Written instruction 1: In the report on O'Brien's conviction below, who was his counsel during his direct evidence?
Written instruction 2: Continue the report on O'Brien's conviction below, picking up after its final sentence.

Mr Justice Alexander Owens imposed an effective sentence of five years and nine months on O’Brien (59), of which 21 months was suspended, making a total four years’ imprisonment.
O’Brien will also be subject to two years’ post-release supervision and will be registered as a sex offender.
The December 2023 conviction of a sitting judge on such serious criminal offences generated huge publicity when the story broke.
O’Brien, of Old School House, Slievenamon Road, Thurles, Co Tipperary, did not react as the verdicts on eight counts of sexual assault and one of attempted rape were read out, unmoved visibly by the unprecedented nature of the conviction against him.
It was the first time in the history of the State that a sitting judge had been convicted of sexual assault and one of the few instances where a member of the judiciary was convicted of a serious criminal offence.
In contrast to O’Brien’s reaction to the verdicts, five of his six victims who were present in court with family members gasped with relief, cried and hugged each other as the verdicts were read out.
From the start of the trial on November 21st, O’Brien – a veteran of courtrooms since becoming a Circuit Court judge in 2015 – attended court alone each day, only interacting with his legal team. He remained composed during often emotional evidence from the complainants.
After the verdict, Mr Justice Alexander Owens said he would have remanded O’Brien into custody immediately only for the “special circumstances” surrounding him, referring to O’Brien’s disability.
O’Brien was born severely physically disabled, with no arms and one leg. He was born with a rare congenital condition, phocomelia, a side effect of thalidomide. This was a drug that was used to treat morning sickness during pregnancy until it was withdrawn in 1962, one year after it was withdrawn internationally after being found to cause major birth defects.
During his direct evidence, O’Brien, who was born in 1964, told his counsel, Michael O’Higgins SC, that “my mother was convinced she took it [thalidomide], and my injuries are a result of that”.
He was the subject of a radio documentary broadcast on RTÉ in 1992 about his disability. He spoke candidly about life with his condition, about how he never asked himself why he could not have “a straightforward life” like everyone else and how he would have liked to get married and to have someone with whom to share his life . He expressed frustrations in interviews with the programme makers about getting dressed and going to the toilet.

Dataset content:
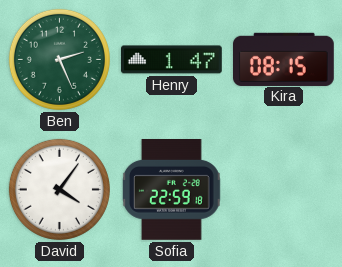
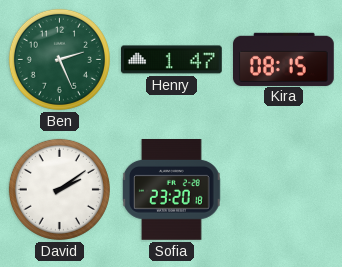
David: 4:06 -> 2:09
Sofia: 22:59 -> 23:20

Task output 1: Michael O'Higgins SC

Task output 2:
The disability did not hinder his career.
After teaching, he returned to the legal world, having studied law at University College Dublin (UCD) and qualified as a solicitor, but later struggled to find work as a lawyer. In 2006, after stints at a number of law practices, he set up his own firm, Gerard O’Brien Solicitors.
He dabbled in local politics; he was elected to Thurles Urban District Council in 2009, running for Fianna Fáil and serving as deputy mayor of the Co Tipperary town for a time. He was known in his home county for his involvement in local drama and a musical theatre group.
He resigned as a county councillor in 2012 after he became State solicitor for North Tipperary. He was nominated as a Circuit Court judge in November 2014, replacing Margaret Heneghan, who became a High Court judge.
None of the details of O’Brien’s against-the-odds career could be reported in the most recent court proceedings as his identity was prohibited from being revealed.
Still, the case was covered by court reporters, with O’Brien anonymised in media reports.
Under the 1981 Rape Act, anyone charged with a rape offence is entitled to anonymity unless and until they are convicted. This meant nothing could be published that could identify O’Brien, including his later legal career or appointment to the bench in 2015.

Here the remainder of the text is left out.